■ **Given text**:

Insurance Haters

Specialties Case Management

Published

I work for an insurance company in a combined UM/inpatient case management role. I don't know about ya'll but I am so very sick of the "insurance haters" out there who think that insurance companies, and those who work for them, are lower than....well, you know.

I see lots of threads here about "how to get a case management job", but not so much about how we FEEL about what we do.

Any takers. I'm interested.

Specializes in Pedi.

I'll bite. I am an insurance hater. I hate them as a nurse and I hate them as a consumer.

I hate that I had to turn down a job earlier this year because the health insurance offered was not sufficient to meet my needs. I hate that the company that I did accept a job with changed their insurance options and eliminated my platinum plan, forcing me to purchase a plan with a $2000 deductible and an 80/20 coinsurance until a ridiculous $5000 OOP max is met. I hate that next year, I can expect a bill for somewhere in the neighborhood of $3000 for my annual MRI. I hate that, at the age of 31, I may need to look into leaving a job that I really like because of health insurance. I hate that, on the eve of my annual MRI which already has me stressed out, I got a voicemail from some 3rd party MRI provider, undoubtedly trying to convince me to schedule my MRI at their facility instead, to save my insurance company money. I hate that, because I was unfortunate enough to be diagnosed with a brain tumor at 17, I get to spend the rest of my life fighting with insurance companies for the care I need.

I have a friend who works in underwriting for a large insurer. It is his job to decide how much to increase premiums for employers, based on how much their employees use their plan. I may have told him that it's people like him who caused my platinum plan to be eliminated when it happened last month.

As a nurse, I hate that it's a fight for all of my patients every single time. I hate when I have to tell the parents of a child with Lyme disease that they need to be prepared to pay out of pocket for ceftriaxone because their insurer may deny and, yet, delaying treatment until we can get auth is unwise. I hate that I had to tell the parents of an infant who had a kidney transplant that his enteral therapy may cost them up to $900 in the month of January because his secondary Medicare won't cover his new deductible and coinsurance, since their guidelines are designed for adults. (He has it based on the renal failure/dialysis program they have.) I hate that, for so many of my patients, a large portion of the cost of their care is deferred to the tax payers (secondary Medicaid) because the private insurance that their parents pay for won't cover their care.

■ **Activity list**:
(1) According to the forum thread, at what age was the poster who calls themselves an insurance hater diagnosed with a brain tumor?
(2) Please output the forum thread's text starting at "I work for an" and ending at "what we do.".
(3) List every dollar amount that appears in the forum thread.

■ **Record extracts**:
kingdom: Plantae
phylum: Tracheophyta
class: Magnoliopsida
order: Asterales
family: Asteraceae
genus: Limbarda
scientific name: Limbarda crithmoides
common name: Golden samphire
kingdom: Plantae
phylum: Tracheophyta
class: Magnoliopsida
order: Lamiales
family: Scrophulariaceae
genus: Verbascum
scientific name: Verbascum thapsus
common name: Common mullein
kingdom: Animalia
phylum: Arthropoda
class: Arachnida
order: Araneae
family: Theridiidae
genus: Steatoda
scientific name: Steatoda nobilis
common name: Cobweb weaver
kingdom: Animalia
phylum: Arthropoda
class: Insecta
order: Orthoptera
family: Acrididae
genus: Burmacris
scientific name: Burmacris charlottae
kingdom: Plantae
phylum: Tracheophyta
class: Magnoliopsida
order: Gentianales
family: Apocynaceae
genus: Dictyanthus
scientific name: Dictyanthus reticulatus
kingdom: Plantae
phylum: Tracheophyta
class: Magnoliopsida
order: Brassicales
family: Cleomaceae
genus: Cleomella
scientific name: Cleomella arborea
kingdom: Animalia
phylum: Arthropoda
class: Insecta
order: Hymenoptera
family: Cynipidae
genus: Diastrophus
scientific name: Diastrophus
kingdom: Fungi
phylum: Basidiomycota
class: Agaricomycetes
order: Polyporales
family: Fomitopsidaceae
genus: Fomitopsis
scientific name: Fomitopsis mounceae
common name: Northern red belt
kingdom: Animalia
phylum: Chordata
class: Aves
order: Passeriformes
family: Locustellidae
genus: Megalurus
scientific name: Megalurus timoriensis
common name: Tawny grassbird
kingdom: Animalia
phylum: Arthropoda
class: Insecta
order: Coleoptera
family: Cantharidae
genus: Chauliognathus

■ **Activity answers**:
(1) At 17.

(2)
I work for an insurance company in a combined UM/inpatient case management role. I don't know about ya'll but I am so very sick of the "insurance haters" out there who think that insurance companies, and those who work for them, are lower than....well, you know.

I see lots of threads here about "how to get a case management job", but not so much about how we FEEL about what we do.

(3) $2000, $5000, $3000, $900